The Commonwealth Bank, Australia’s largest provider of insurance in superannuation, is looking to get out of the industry with the sale of its CommInsure life insurance arm.
Chief executive Ian Narev made the admission while announcing the bank’s record $9.88 billion profit on Wednesday. The bank was in discussions with potential buyers for its Australian and New Zealand life insurance businesses.
“The outcome of these discussions are still uncertain,” Mr Narev said. However recent negative publicity following a horror period when CommInsure was hit by claims of unethical and poor behaviour which included doctors being pressured to avoid claims payment and the company failing to cover claims using loopholes.
“What’s become apparent is that there is some appetite in the broader insurance world in having discussions with us and [they] are very interested in the business. What we do know is that there are people who have a view that it is a very, very good business and have a very high level of interest,” Mr Narev said.
“It would be too early yet to talk about potential prices or capital impacts. In terms of the timing in the market, I think the Australian insurance market is of a lot of interest to a lot of players. We would only sell it if we were confident we could get good value for it,” Fairfax Media reported.
“We’ll see if minds will meet on it,” he said.

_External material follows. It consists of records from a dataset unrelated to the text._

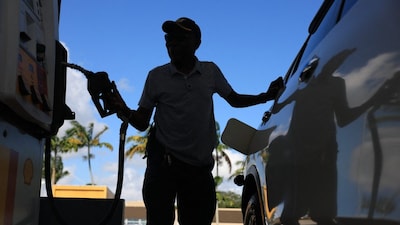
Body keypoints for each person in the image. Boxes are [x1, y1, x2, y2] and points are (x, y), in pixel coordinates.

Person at [111, 17, 282, 225]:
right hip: (163, 166)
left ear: (197, 43)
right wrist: (122, 109)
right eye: (169, 39)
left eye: (180, 38)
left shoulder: (210, 72)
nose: (172, 44)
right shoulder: (156, 76)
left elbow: (234, 99)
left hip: (199, 168)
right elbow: (142, 122)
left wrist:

Following those revelations, CommInsure lost some major contracts including mandates to provide life insurance, income protection and incapacity insurance to NGS Super, CareSuper and TWU Super in 2016.
However it subsequently picked up a mandate to provide insurance to super fund NFS, a $540 million not-for-profit fund established in 1987.The awarding of the new mandate does not make up for the three major losses, however.
TWU Super alone was a $50 million contract serving about 120,000 members in the fund which has $4.5billion in funds under management.
Australia’s largest life insurer, AMP, is restructuring its business by ramping up its reinsurance strategy in an effort to release $500 million in capital to help curb volatile earnings in a what it sees as a “challenging industry”.
AMP CEO Craig Meller said on Thursday the company had signed a new agreement with General Reinsurance Life Australia (Gen Re) to reinsure 60 per cent of policies under the National Mutual Life retail portfolio recently merged with AMP.
The two groups signed their first reinsurance deal last October and the new move builds on that
Earlier in the year losses in superannuation-linked life insurance products spurred AMP, to wielded the axe, replacing two senior executives in response to $1.3 billion in losses and write-downs.